Print out the data that follows exactly, character for character, apart from the pictures.

==== Provided material

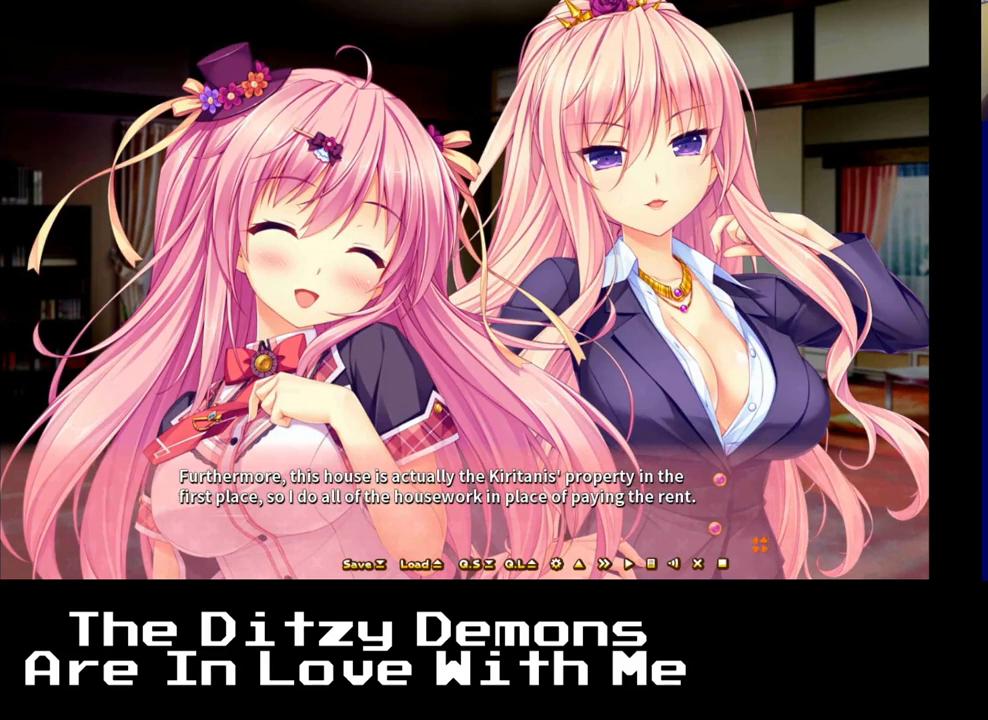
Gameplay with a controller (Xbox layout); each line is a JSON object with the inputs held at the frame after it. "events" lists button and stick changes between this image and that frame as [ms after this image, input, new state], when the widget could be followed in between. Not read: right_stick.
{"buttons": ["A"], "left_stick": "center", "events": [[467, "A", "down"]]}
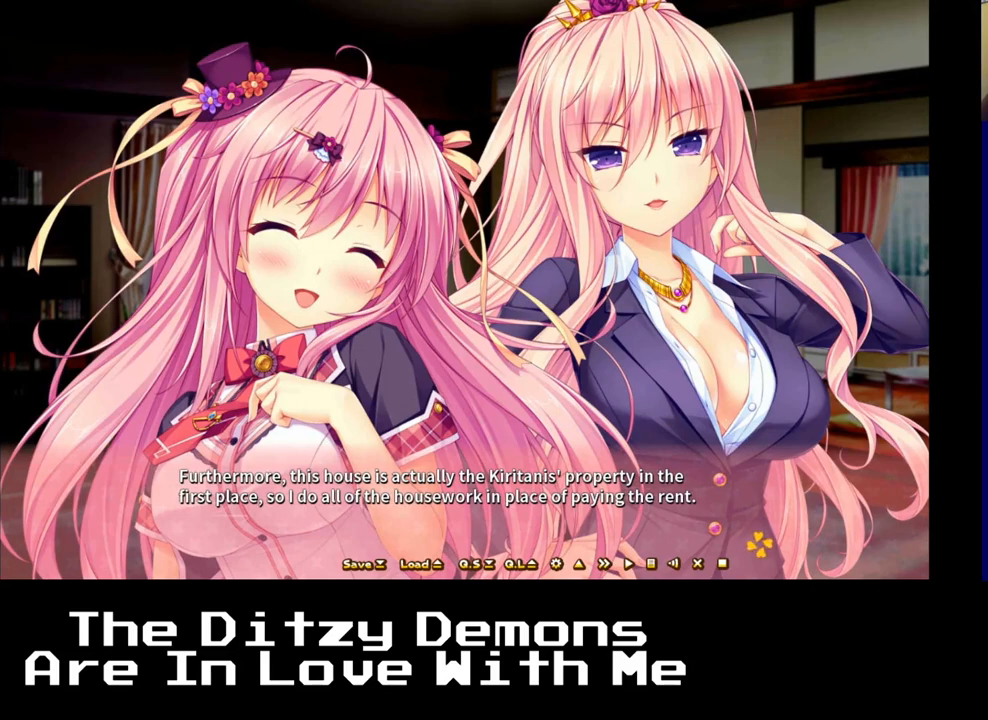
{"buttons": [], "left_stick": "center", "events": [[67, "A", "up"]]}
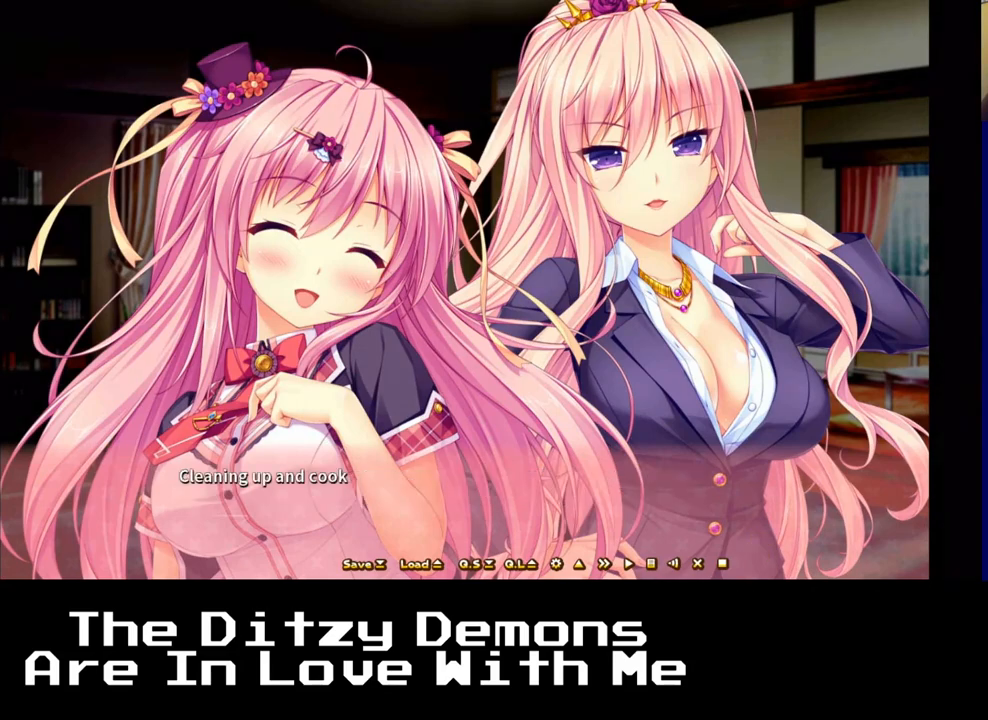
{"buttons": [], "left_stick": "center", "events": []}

========

### Answer to this exercise
Gameplay with a controller (Xbox layout); each line is a JSON object with the inputs held at the frame after it. "events" lists button and stick changes between this image and that frame as [ms after this image, input, new state], when the widget could be followed in between. Not read: right_stick.
{"buttons": ["A"], "left_stick": "center", "events": [[467, "A", "down"]]}
{"buttons": [], "left_stick": "center", "events": [[67, "A", "up"]]}
{"buttons": [], "left_stick": "center", "events": []}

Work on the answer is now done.